Four women and mothers who have banded together to help the parents of children with disabilities have crowdfunded $1 million for their social networking app.

The Birchal campaign closed this week with $1.037 million from 604 investors. Kindship will use the money to help parents navigate the NDIS. They plan to launch Kindship Wallet, an AI-enhanced feature in their app that allows parents to budget, track, and manage their child’s NDIS funding.

The Kindship app pairs parents raising children with disabilities with parents new to the experience to help them navigate a diagnosis and associated healthcare and funding systems. About 2,500 families use the app each month, and more than two-thirds are already on the Kindship Wallet study waiting list. 77% of parents on the Kindship social networking app have signed up for the Kindship Wallet waiting list.

There are currently 266,000 NDIS participants under the age of 18, who are entitled to an additional $1,248 per year budget to hire a plan administrator, which is where the wallet comes in.

Kindship was co-founded by Summer Petrosius, Sandy Golder, Steph Wicks, and Tara Thompson, and in their own survey of more than 1,000 families raising children with disabilities, found that a quarter of parents spend more than 5 hours a week navigating the NDIS.

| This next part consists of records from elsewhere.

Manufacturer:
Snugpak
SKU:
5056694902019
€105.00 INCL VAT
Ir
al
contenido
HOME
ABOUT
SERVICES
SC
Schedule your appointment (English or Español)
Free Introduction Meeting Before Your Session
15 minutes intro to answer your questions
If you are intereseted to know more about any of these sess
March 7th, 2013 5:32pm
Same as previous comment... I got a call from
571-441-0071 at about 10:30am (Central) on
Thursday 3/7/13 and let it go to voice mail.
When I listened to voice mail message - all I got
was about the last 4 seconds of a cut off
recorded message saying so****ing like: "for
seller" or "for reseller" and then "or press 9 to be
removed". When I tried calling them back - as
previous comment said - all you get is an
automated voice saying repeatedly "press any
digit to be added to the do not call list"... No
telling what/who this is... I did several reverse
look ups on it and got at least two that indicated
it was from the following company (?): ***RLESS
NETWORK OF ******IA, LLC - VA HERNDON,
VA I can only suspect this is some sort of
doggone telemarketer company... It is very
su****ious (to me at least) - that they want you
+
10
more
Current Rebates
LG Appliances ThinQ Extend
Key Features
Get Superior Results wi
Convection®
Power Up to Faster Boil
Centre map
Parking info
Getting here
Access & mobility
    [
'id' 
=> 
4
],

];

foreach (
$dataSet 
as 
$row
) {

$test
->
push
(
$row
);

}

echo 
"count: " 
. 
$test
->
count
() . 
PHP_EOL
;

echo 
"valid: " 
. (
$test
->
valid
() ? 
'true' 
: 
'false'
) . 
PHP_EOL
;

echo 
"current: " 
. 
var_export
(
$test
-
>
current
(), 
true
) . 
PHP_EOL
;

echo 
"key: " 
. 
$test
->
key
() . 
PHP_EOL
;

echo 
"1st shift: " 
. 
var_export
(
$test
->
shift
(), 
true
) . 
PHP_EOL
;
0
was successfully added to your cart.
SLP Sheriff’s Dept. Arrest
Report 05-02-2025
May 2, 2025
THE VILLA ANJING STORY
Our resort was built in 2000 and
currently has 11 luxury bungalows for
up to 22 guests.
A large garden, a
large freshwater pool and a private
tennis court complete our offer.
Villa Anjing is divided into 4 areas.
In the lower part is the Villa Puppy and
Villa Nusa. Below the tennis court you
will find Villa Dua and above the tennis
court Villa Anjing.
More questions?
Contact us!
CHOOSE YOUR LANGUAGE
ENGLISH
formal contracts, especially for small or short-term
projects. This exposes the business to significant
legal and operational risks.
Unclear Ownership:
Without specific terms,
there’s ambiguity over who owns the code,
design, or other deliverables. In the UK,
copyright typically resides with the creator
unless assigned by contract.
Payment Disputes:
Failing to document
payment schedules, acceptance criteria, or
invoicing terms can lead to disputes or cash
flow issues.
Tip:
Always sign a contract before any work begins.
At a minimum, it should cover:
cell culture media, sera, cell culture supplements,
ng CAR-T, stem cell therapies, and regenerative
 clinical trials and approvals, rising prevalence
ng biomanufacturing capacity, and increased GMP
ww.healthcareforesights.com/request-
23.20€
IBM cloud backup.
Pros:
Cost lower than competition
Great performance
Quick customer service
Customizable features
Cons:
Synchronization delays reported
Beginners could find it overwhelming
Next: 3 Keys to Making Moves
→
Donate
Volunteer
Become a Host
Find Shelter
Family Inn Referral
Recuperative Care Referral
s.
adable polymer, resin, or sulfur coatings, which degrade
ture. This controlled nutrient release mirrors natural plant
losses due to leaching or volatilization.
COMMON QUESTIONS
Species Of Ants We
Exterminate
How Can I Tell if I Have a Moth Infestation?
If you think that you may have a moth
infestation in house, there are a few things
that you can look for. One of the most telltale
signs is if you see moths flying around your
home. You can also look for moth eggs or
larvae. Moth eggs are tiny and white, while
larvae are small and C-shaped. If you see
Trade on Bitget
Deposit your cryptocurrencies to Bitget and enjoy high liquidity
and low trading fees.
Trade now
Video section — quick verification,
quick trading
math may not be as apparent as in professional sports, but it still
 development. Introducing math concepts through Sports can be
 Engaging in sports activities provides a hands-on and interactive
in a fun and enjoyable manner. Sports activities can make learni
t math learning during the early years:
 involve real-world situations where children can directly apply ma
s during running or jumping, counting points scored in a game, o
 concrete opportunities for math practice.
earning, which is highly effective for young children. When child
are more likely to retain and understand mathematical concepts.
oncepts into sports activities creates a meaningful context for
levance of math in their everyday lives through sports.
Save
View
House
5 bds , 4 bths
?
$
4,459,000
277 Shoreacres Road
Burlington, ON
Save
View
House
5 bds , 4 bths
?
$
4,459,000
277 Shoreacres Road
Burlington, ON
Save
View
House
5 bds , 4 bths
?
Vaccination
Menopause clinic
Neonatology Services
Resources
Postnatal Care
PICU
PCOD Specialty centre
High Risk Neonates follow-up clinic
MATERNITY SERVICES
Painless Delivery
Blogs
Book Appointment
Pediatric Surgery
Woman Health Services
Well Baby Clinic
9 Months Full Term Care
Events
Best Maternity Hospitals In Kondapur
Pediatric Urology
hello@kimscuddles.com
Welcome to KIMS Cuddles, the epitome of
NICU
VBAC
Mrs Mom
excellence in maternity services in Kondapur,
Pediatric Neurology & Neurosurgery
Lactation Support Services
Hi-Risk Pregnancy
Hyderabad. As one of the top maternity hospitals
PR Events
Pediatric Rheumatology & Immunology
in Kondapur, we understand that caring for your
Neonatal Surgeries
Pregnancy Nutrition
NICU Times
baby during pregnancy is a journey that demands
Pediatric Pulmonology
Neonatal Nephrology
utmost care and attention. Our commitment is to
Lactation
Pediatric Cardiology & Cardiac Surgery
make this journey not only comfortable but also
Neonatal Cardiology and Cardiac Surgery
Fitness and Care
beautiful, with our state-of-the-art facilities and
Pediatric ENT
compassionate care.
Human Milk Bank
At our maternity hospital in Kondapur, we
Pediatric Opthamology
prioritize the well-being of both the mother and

Petrosius, Kindship’s CEO, said the difficulties of dealing with the NDIS are affecting the health of the parents involved.

“Of the 1 in 4 parents who spend more than 5 hours a week navigating the NDIS, 83% neglect exercise, 71% miss routine medical checkups, 31% have given up looking for work, 53% never leave the house out, 50% don’t go on family holidays, 68% say they don’t have time to properly clean their house, 63% suffer from sleep deprivation and 57% feel isolated and hardly ever see their friends and family,” she said.

Amanda Kenny, Kindship’s Head of Community Wellbeing, and mother of five, including Ashton, who has autism, ADHD, anxiety and a learning disability, is a typical example.

“I have dealt with my son’s refusal to go to school, so between having to chase him through the streets after dropping him off at school, being called by the school to pick him up and had to drive him to his multiple therapy visits, I barely had any time left for myself,” she said.

“The limited time I was given, I spent on the NDIS or caring for my husband and father who were both battling cancer. The weight of the world was on my shoulders and the NDIS made life even more difficult.”

Co-founder Sandy Golder, who is raising her own child with a disability, said the app allows parents to provide feedback on budget management and spending ideas, as well as local services and other support they use to help their children.

“The demand for disability support and services often exceeds what is readily available,” he said.

“It is not unusual for families to call numerous service providers seeking help for their child and then be put on waiting lists for more than 12 months. This experience adds to the distress and difficulties associated with coping with their child’s diagnosis and disability. We provide parents with crowd-sourced provider ratings and waitlist data, which will help families understand their options and find alternatives. This has never been done before.”

Golder added that Kindship also employs plan administrators who are parents of children with disabilities, such as Kenny.

“The Kindship wallet gives our community the opportunity to consciously spend their NDIS Plan Management budget and directly contribute to other parents’ employment! Not only do they help improve the financial well-being of families with disabilities, but they also have access to plan administrators who really understand what everyday living and navigating the NDIS are like. Amanda Kenny is a great example,” she said.